A hot water heating coil has a set-point of 35°C with a throttling range of 10°C. The heat output of the coil varies from 0 to 50 kW. Assuming that a proportional controller is used to maintain the air temperature set-point, determine the proportional gain for the controller and the relationship between the output air temperature and the heat rate provided by the coil.
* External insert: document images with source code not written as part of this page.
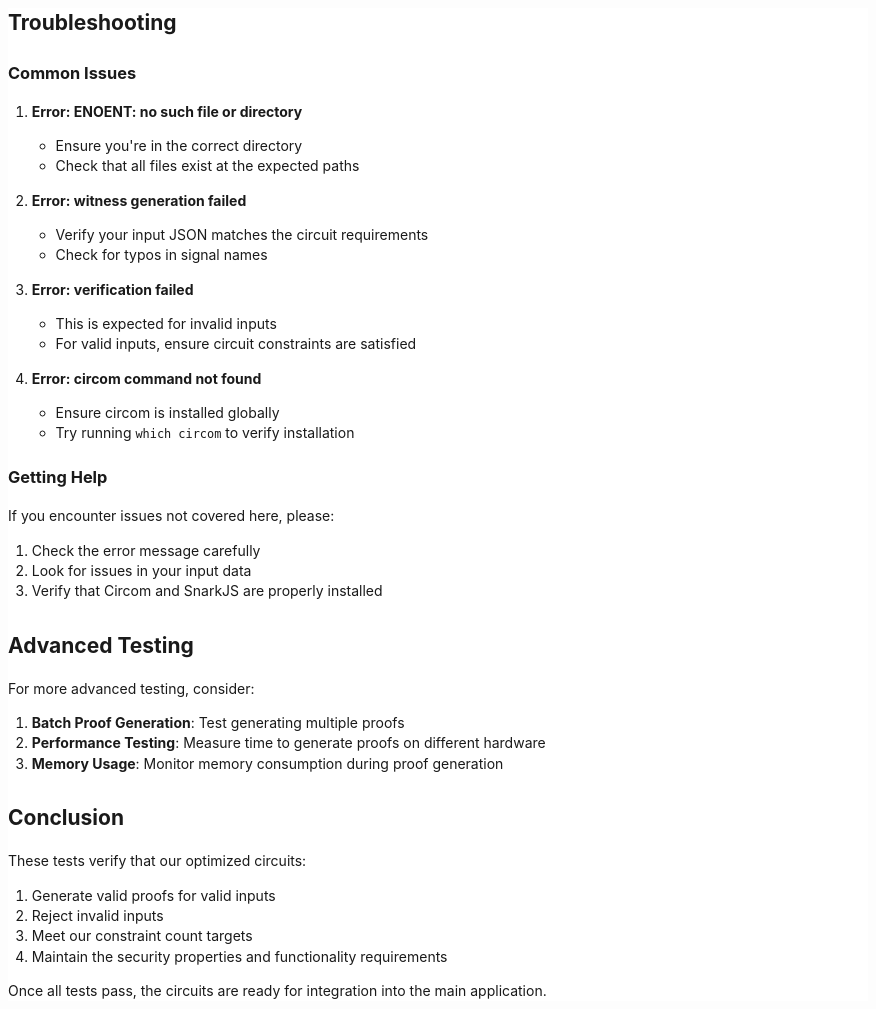 ## Troubleshooting

### Common Issues

1. **Error: ENOENT: no such file or directory**
   - Ensure you're in the correct directory
   - Check that all files exist at the expected paths

2. **Error: witness generation failed**
   - Verify your input JSON matches the circuit requirements
   - Check for typos in signal names

3. **Error: verification failed**
   - This is expected for invalid inputs
   - For valid inputs, ensure circuit constraints are satisfied

4. **Error: circom command not found**
   - Ensure circom is installed globally
   - Try running `which circom` to verify installation

### Getting Help

If you encounter issues not covered here, please:
1. Check the error message carefully
2. Look for issues in your input data
3. Verify that Circom and SnarkJS are properly installed

## Advanced Testing

For more advanced testing, consider:

1. **Batch Proof Generation**: Test generating multiple proofs
2. **Performance Testing**: Measure time to generate proofs on different hardware
3. **Memory Usage**: Monitor memory consumption during proof generation

## Conclusion

These tests verify that our optimized circuits:
1. Generate valid proofs for valid inputs
2. Reject invalid inputs
3. Meet our constraint count targets
4. Maintain the security properties and functionality requirements

Once all tests pass, the circuits are ready for integration into the main application.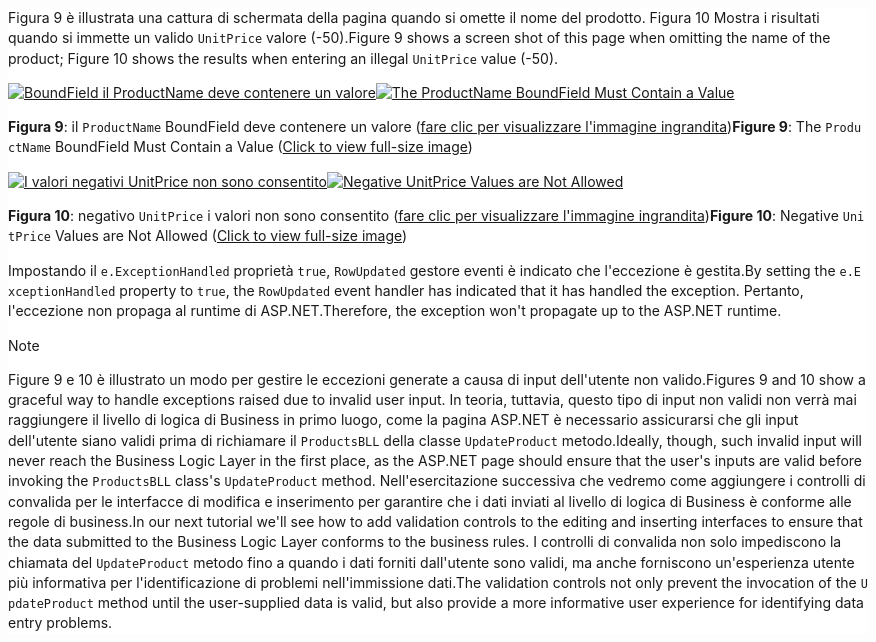 <span data-ttu-id="2b41a-209">Figura 9 è illustrata una cattura di schermata della pagina quando si omette il nome del prodotto. Figura 10 Mostra i risultati quando si immette un valido `UnitPrice` valore (-50).</span><span class="sxs-lookup"><span data-stu-id="2b41a-209">Figure 9 shows a screen shot of this page when omitting the name of the product; Figure 10 shows the results when entering an illegal `UnitPrice` value (-50).</span></span>


<span data-ttu-id="2b41a-210">[![BoundField il ProductName deve contenere un valore](handling-bll-and-dal-level-exceptions-in-an-asp-net-page-vb/_static/image24.png)](handling-bll-and-dal-level-exceptions-in-an-asp-net-page-vb/_static/image23.png)</span><span class="sxs-lookup"><span data-stu-id="2b41a-210">[![The ProductName BoundField Must Contain a Value](handling-bll-and-dal-level-exceptions-in-an-asp-net-page-vb/_static/image24.png)](handling-bll-and-dal-level-exceptions-in-an-asp-net-page-vb/_static/image23.png)</span></span>

<span data-ttu-id="2b41a-211">**Figura 9**: il `ProductName` BoundField deve contenere un valore ([fare clic per visualizzare l'immagine ingrandita](handling-bll-and-dal-level-exceptions-in-an-asp-net-page-vb/_static/image25.png))</span><span class="sxs-lookup"><span data-stu-id="2b41a-211">**Figure 9**: The `ProductName` BoundField Must Contain a Value ([Click to view full-size image](handling-bll-and-dal-level-exceptions-in-an-asp-net-page-vb/_static/image25.png))</span></span>


<span data-ttu-id="2b41a-212">[![I valori negativi UnitPrice non sono consentito](handling-bll-and-dal-level-exceptions-in-an-asp-net-page-vb/_static/image27.png)](handling-bll-and-dal-level-exceptions-in-an-asp-net-page-vb/_static/image26.png)</span><span class="sxs-lookup"><span data-stu-id="2b41a-212">[![Negative UnitPrice Values are Not Allowed](handling-bll-and-dal-level-exceptions-in-an-asp-net-page-vb/_static/image27.png)](handling-bll-and-dal-level-exceptions-in-an-asp-net-page-vb/_static/image26.png)</span></span>

<span data-ttu-id="2b41a-213">**Figura 10**: negativo `UnitPrice` i valori non sono consentito ([fare clic per visualizzare l'immagine ingrandita](handling-bll-and-dal-level-exceptions-in-an-asp-net-page-vb/_static/image28.png))</span><span class="sxs-lookup"><span data-stu-id="2b41a-213">**Figure 10**: Negative `UnitPrice` Values are Not Allowed ([Click to view full-size image](handling-bll-and-dal-level-exceptions-in-an-asp-net-page-vb/_static/image28.png))</span></span>


<span data-ttu-id="2b41a-214">Impostando il `e.ExceptionHandled` proprietà `true`, `RowUpdated` gestore eventi è indicato che l'eccezione è gestita.</span><span class="sxs-lookup"><span data-stu-id="2b41a-214">By setting the `e.ExceptionHandled` property to `true`, the `RowUpdated` event handler has indicated that it has handled the exception.</span></span> <span data-ttu-id="2b41a-215">Pertanto, l'eccezione non propaga al runtime di ASP.NET.</span><span class="sxs-lookup"><span data-stu-id="2b41a-215">Therefore, the exception won't propagate up to the ASP.NET runtime.</span></span>

> [!NOTE]
> <span data-ttu-id="2b41a-216">Figure 9 e 10 è illustrato un modo per gestire le eccezioni generate a causa di input dell'utente non valido.</span><span class="sxs-lookup"><span data-stu-id="2b41a-216">Figures 9 and 10 show a graceful way to handle exceptions raised due to invalid user input.</span></span> <span data-ttu-id="2b41a-217">In teoria, tuttavia, questo tipo di input non validi non verrà mai raggiungere il livello di logica di Business in primo luogo, come la pagina ASP.NET è necessario assicurarsi che gli input dell'utente siano validi prima di richiamare il `ProductsBLL` della classe `UpdateProduct` metodo.</span><span class="sxs-lookup"><span data-stu-id="2b41a-217">Ideally, though, such invalid input will never reach the Business Logic Layer in the first place, as the ASP.NET page should ensure that the user's inputs are valid before invoking the `ProductsBLL` class's `UpdateProduct` method.</span></span> <span data-ttu-id="2b41a-218">Nell'esercitazione successiva che vedremo come aggiungere i controlli di convalida per le interfacce di modifica e inserimento per garantire che i dati inviati al livello di logica di Business è conforme alle regole di business.</span><span class="sxs-lookup"><span data-stu-id="2b41a-218">In our next tutorial we'll see how to add validation controls to the editing and inserting interfaces to ensure that the data submitted to the Business Logic Layer conforms to the business rules.</span></span> <span data-ttu-id="2b41a-219">I controlli di convalida non solo impediscono la chiamata del `UpdateProduct` metodo fino a quando i dati forniti dall'utente sono validi, ma anche forniscono un'esperienza utente più informativa per l'identificazione di problemi nell'immissione dati.</span><span class="sxs-lookup"><span data-stu-id="2b41a-219">The validation controls not only prevent the invocation of the `UpdateProduct` method until the user-supplied data is valid, but also provide a more informative user experience for identifying data entry problems.</span></span>
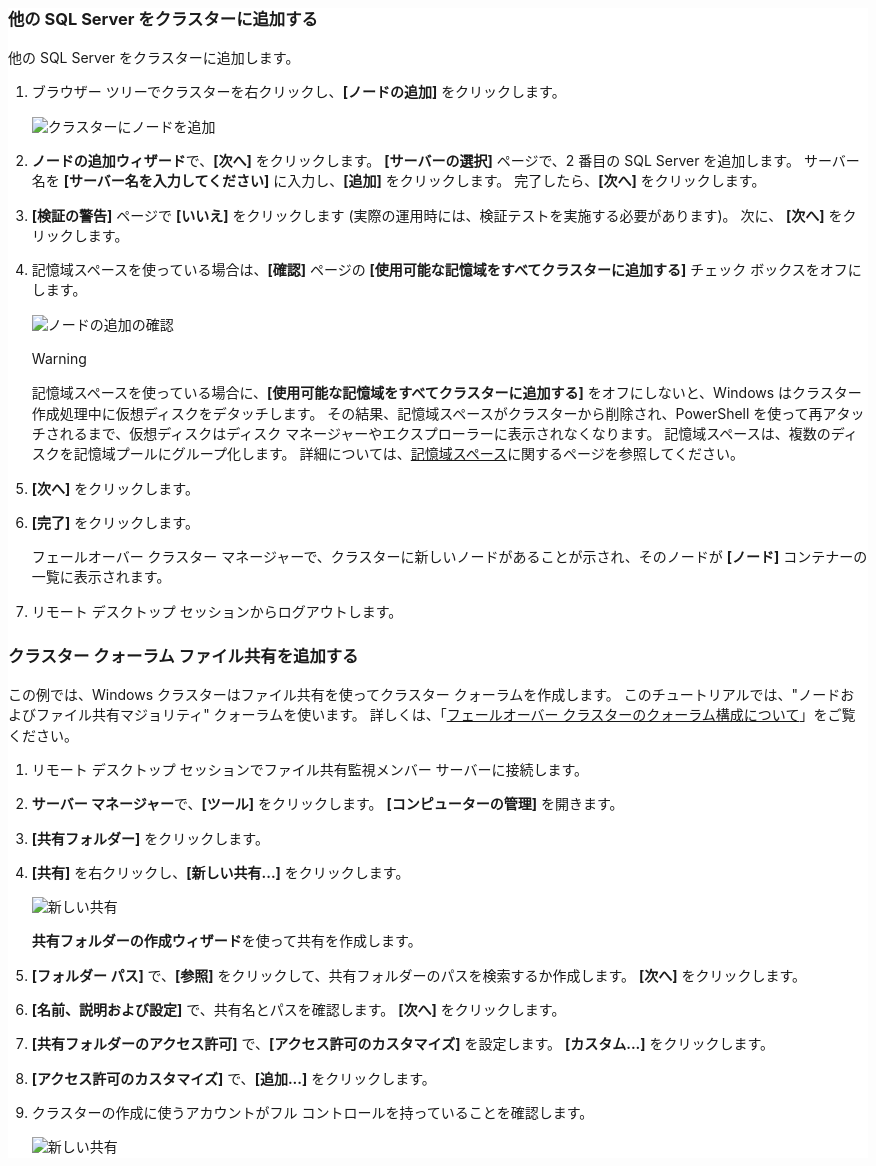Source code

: ### <a name="addNode"></a>他の SQL Server をクラスターに追加する

他の SQL Server をクラスターに追加します。

1. ブラウザー ツリーでクラスターを右クリックし、**[ノードの追加]** をクリックします。

    ![クラスターにノードを追加](./media/virtual-machines-windows-portal-sql-availability-group-tutorial/44-addnode.png)

1. **ノードの追加ウィザード**で、**[次へ]** をクリックします。 **[サーバーの選択]** ページで、2 番目の SQL Server を追加します。 サーバー名を **[サーバー名を入力してください]** に入力し、**[追加]** をクリックします。 完了したら、**[次へ]** をクリックします。

1. **[検証の警告]** ページで **[いいえ]** をクリックします (実際の運用時には、検証テストを実施する必要があります)。 次に、 **[次へ]** をクリックします。

8. 記憶域スペースを使っている場合は、**[確認]** ページの **[使用可能な記憶域をすべてクラスターに追加する]** チェック ボックスをオフにします。

   ![ノードの追加の確認](./media/virtual-machines-windows-portal-sql-availability-group-tutorial/46-addnodeconfirmation.png)

    >[!WARNING]
   >記憶域スペースを使っている場合に、**[使用可能な記憶域をすべてクラスターに追加する]** をオフにしないと、Windows はクラスター作成処理中に仮想ディスクをデタッチします。 その結果、記憶域スペースがクラスターから削除され、PowerShell を使って再アタッチされるまで、仮想ディスクはディスク マネージャーやエクスプローラーに表示されなくなります。 記憶域スペースは、複数のディスクを記憶域プールにグループ化します。 詳細については、[記憶域スペース](https://technet.microsoft.com/library/hh831739)に関するページを参照してください。

1. **[次へ]** をクリックします。

1. **[完了]** をクリックします。

   フェールオーバー クラスター マネージャーで、クラスターに新しいノードがあることが示され、そのノードが **[ノード]** コンテナーの一覧に表示されます。

10. リモート デスクトップ セッションからログアウトします。

### <a name="add-a-cluster-quorum-file-share"></a>クラスター クォーラム ファイル共有を追加する

この例では、Windows クラスターはファイル共有を使ってクラスター クォーラムを作成します。 このチュートリアルでは、"ノードおよびファイル共有マジョリティ" クォーラムを使います。 詳しくは、「[フェールオーバー クラスターのクォーラム構成について](https://technet.microsoft.com/library/cc731739.aspx)」をご覧ください。

1. リモート デスクトップ セッションでファイル共有監視メンバー サーバーに接続します。

1. **サーバー マネージャー**で、**[ツール]** をクリックします。 **[コンピューターの管理]** を開きます。

1. **[共有フォルダー]** をクリックします。

1. **[共有]** を右クリックし、**[新しい共有...]** をクリックします。

   ![新しい共有](./media/virtual-machines-windows-portal-sql-availability-group-tutorial/48-newshare.png)

   **共有フォルダーの作成ウィザード**を使って共有を作成します。

1. **[フォルダー パス]** で、**[参照]** をクリックして、共有フォルダーのパスを検索するか作成します。 **[次へ]** をクリックします。

1. **[名前、説明および設定]** で、共有名とパスを確認します。 **[次へ]** をクリックします。

1. **[共有フォルダーのアクセス許可]** で、**[アクセス許可のカスタマイズ]** を設定します。 **[カスタム...]** をクリックします。

1. **[アクセス許可のカスタマイズ]** で、**[追加...]** をクリックします。

1. クラスターの作成に使うアカウントがフル コントロールを持っていることを確認します。

   ![新しい共有](./media/virtual-machines-windows-portal-sql-availability-group-tutorial/50-filesharepermissions.png)
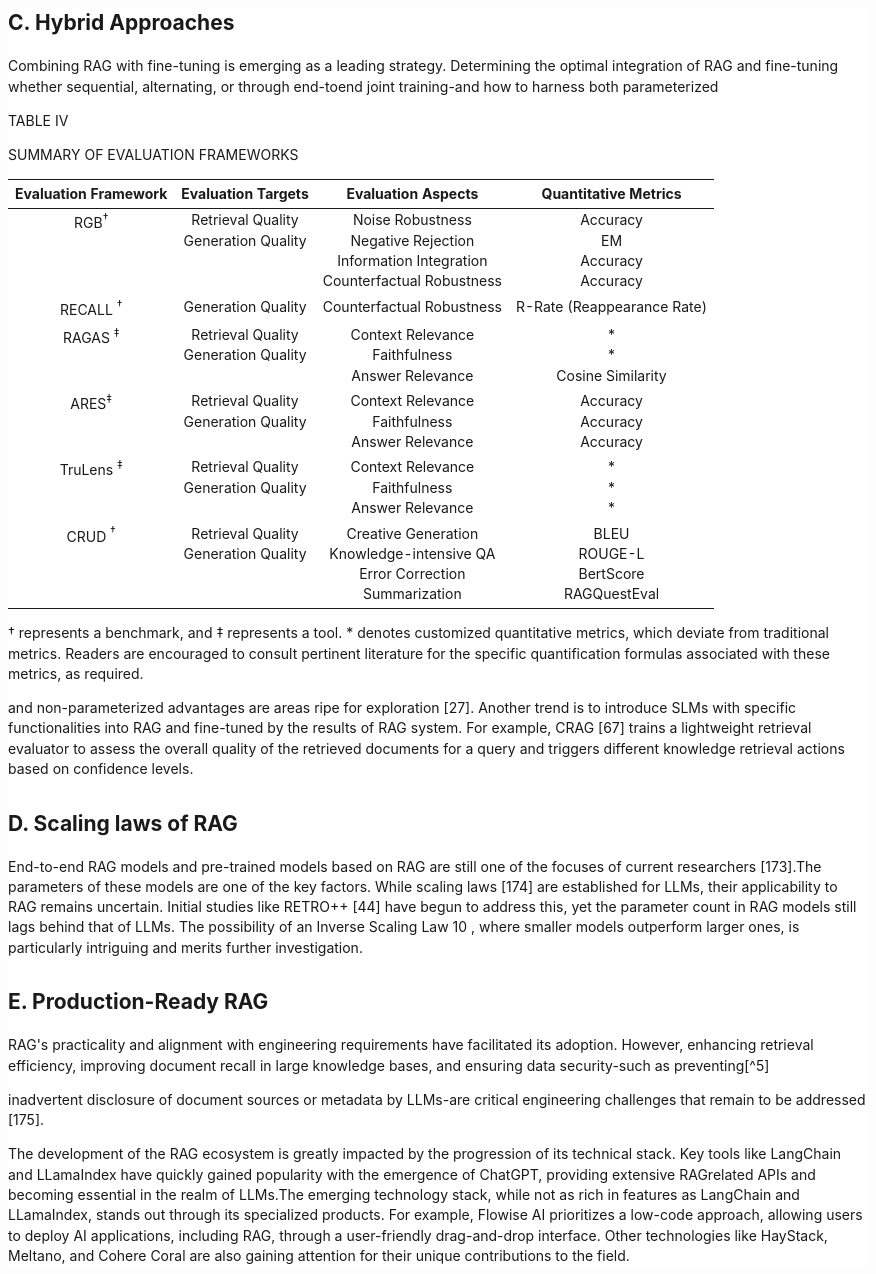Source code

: ## C. Hybrid Approaches

Combining RAG with fine-tuning is emerging as a leading strategy. Determining the optimal integration of RAG and fine-tuning whether sequential, alternating, or through end-toend joint training-and how to harness both parameterized

TABLE IV

SUMMARY OF EVALUATION FRAMEWORKS

| Evaluation Framework | Evaluation Targets | Evaluation Aspects | Quantitative Metrics |
| :---: | :---: | :---: | :---: |
| $\mathrm{RGB}^{\dagger}$ | Retrieval Quality <br> Generation Quality | Noise Robustness <br> Negative Rejection <br> Information Integration <br> Counterfactual Robustness | Accuracy <br> EM <br> Accuracy <br> Accuracy |
| RECALL $^{\dagger}$ | Generation Quality | Counterfactual Robustness | R-Rate (Reappearance Rate) |
| RAGAS $^{\ddagger}$ | Retrieval Quality <br> Generation Quality | Context Relevance <br> Faithfulness <br> Answer Relevance | $*$ <br> $*$ <br> Cosine Similarity |
| $\mathrm{ARES}^{\ddagger}$ | Retrieval Quality <br> Generation Quality | Context Relevance <br> Faithfulness <br> Answer Relevance | Accuracy <br> Accuracy <br> Accuracy |
| TruLens $^{\ddagger}$ | Retrieval Quality <br> Generation Quality | Context Relevance <br> Faithfulness <br> Answer Relevance | $*$ <br> $*$ <br> $*$ |
| CRUD ${ }^{\dagger}$ | Retrieval Quality <br> Generation Quality | Creative Generation <br> Knowledge-intensive QA <br> Error Correction <br> Summarization | BLEU <br> ROUGE-L <br> BertScore <br> RAGQuestEval |

$\dagger$ represents a benchmark, and $\ddagger$ represents a tool. * denotes customized quantitative metrics, which deviate from traditional metrics. Readers are encouraged to consult pertinent literature for the specific quantification formulas associated with these metrics, as required.

and non-parameterized advantages are areas ripe for exploration [27]. Another trend is to introduce SLMs with specific functionalities into RAG and fine-tuned by the results of RAG system. For example, CRAG [67] trains a lightweight retrieval evaluator to assess the overall quality of the retrieved documents for a query and triggers different knowledge retrieval actions based on confidence levels.

## D. Scaling laws of RAG

End-to-end RAG models and pre-trained models based on RAG are still one of the focuses of current researchers [173].The parameters of these models are one of the key factors. While scaling laws [174] are established for LLMs, their applicability to RAG remains uncertain. Initial studies like RETRO++ [44] have begun to address this, yet the parameter count in RAG models still lags behind that of LLMs. The possibility of an Inverse Scaling Law 10 , where smaller models outperform larger ones, is particularly intriguing and merits further investigation.

## E. Production-Ready RAG

RAG's practicality and alignment with engineering requirements have facilitated its adoption. However, enhancing retrieval efficiency, improving document recall in large knowledge bases, and ensuring data security-such as preventing[^5]

inadvertent disclosure of document sources or metadata by LLMs-are critical engineering challenges that remain to be addressed [175].

The development of the RAG ecosystem is greatly impacted by the progression of its technical stack. Key tools like LangChain and LLamaIndex have quickly gained popularity with the emergence of ChatGPT, providing extensive RAGrelated APIs and becoming essential in the realm of LLMs.The emerging technology stack, while not as rich in features as LangChain and LLamaIndex, stands out through its specialized products. For example, Flowise AI prioritizes a low-code approach, allowing users to deploy $\mathrm{AI}$ applications, including RAG, through a user-friendly drag-and-drop interface. Other technologies like HayStack, Meltano, and Cohere Coral are also gaining attention for their unique contributions to the field.
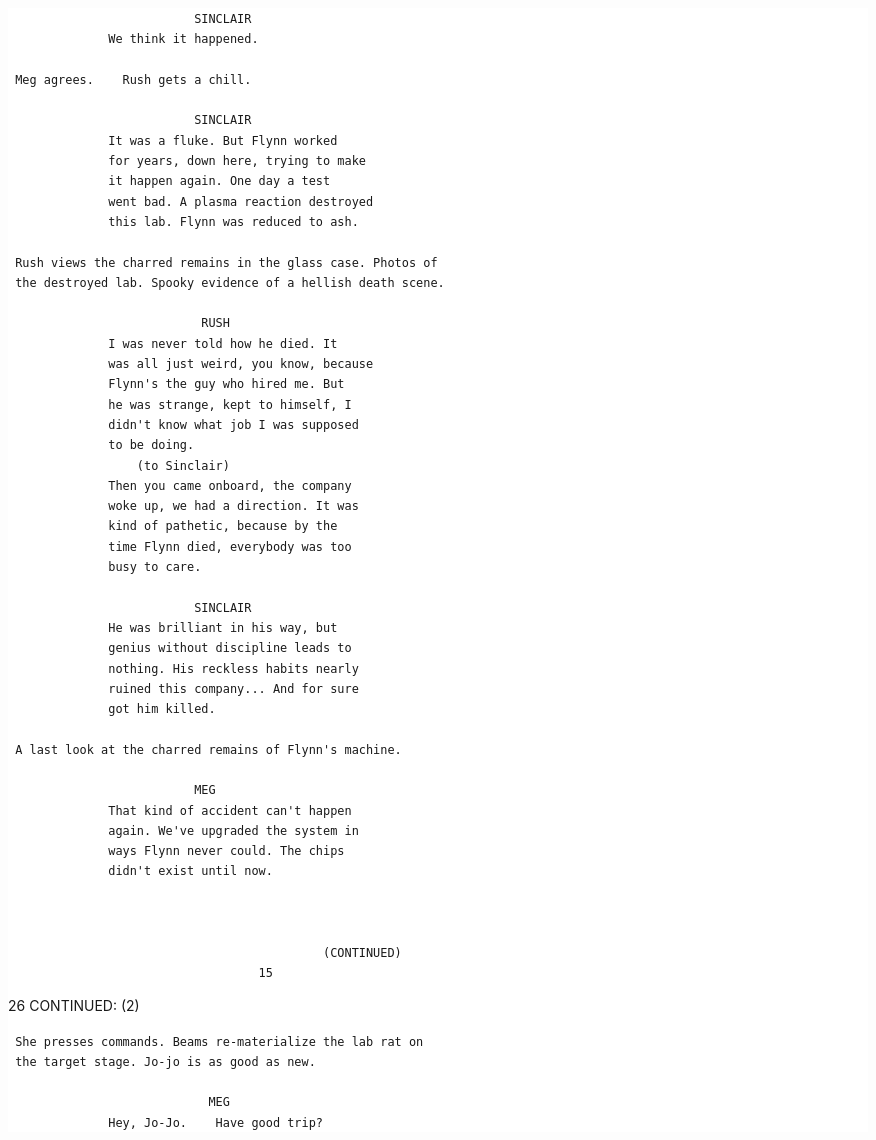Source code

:                               SINCLAIR
                  We think it happened.

     Meg agrees.    Rush gets a chill.

                              SINCLAIR
                  It was a fluke. But Flynn worked
                  for years, down here, trying to make
                  it happen again. One day a test
                  went bad. A plasma reaction destroyed
                  this lab. Flynn was reduced to ash.

     Rush views the charred remains in the glass case. Photos of
     the destroyed lab. Spooky evidence of a hellish death scene.

                               RUSH
                  I was never told how he died. It
                  was all just weird, you know, because
                  Flynn's the guy who hired me. But
                  he was strange, kept to himself, I
                  didn't know what job I was supposed
                  to be doing.
                      (to Sinclair)
                  Then you came onboard, the company
                  woke up, we had a direction. It was
                  kind of pathetic, because by the
                  time Flynn died, everybody was too
                  busy to care.

                              SINCLAIR
                  He was brilliant in his way, but
                  genius without discipline leads to
                  nothing. His reckless habits nearly
                  ruined this company... And for sure
                  got him killed.

     A last look at the charred remains of Flynn's machine.

                              MEG
                  That kind of accident can't happen
                  again. We've upgraded the system in
                  ways Flynn never could. The chips
                  didn't exist until now.



                                                (CONTINUED)
                                       15

26   CONTINUED:    (2)

     She presses commands. Beams re-materialize the lab rat on
     the target stage. Jo-jo is as good as new.

                                MEG
                  Hey, Jo-Jo.    Have good trip?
Assume steady-state operation.
Chapter 10
Q. 10.1
Step-by-Step
Verified Solution
Using Eq. (10.1), the relationship between the heat rate Q, and the error in the air temperature at the coil outlet can be put in the form of:
u =K_{p}e+u_{0} (10.1)
Q = K_{p} (T_{set-point} – T_{air}) + Q_{o}
(i) When the heat rate Q = Q_{min}= 0 kW, the coil outlet air temperature is T_{air} = T_{min} = 35°C – 5°C= 30°C.
(ii) When the heat rate Q = Q_{max}= 50 kW, the coil outlet air temperature is T_{air} = T_{max} = 35°C +5°C = 40°C.
The proportional gain K_{p} can be determined as follows:
Q_{max} − Q_{min} = K_{p}(T_{min} − T_{max})
or
K_{p} = [Q_{max} − Q_{min}]/[T_{min} − T_{max}]= −50kW/10 °C = −5 kW/°C
Similarly, the constant Q_{o} can be determined from
Q_{min} = K_{p}(T_{setpoint} − T_{min}) + Q_{o}
or
Q_{o} = Q_{min} − K_{p}(T_{set-point} − T_{min}) = 0 + 5 kW/°C * (35°C − 30°C) = +25 kW
Therefore, the relationship between the heat rate output and the air temperature for the heating coil is:
Q = −5 (T_{set-point} − T_{air}) + 25
Thus, as long as the heat rate is different from Q_{o} = 25 kW, the quantity ( T_{set-point} − T_{air}) which is the error in the proportional control equation cannot be equal to zero.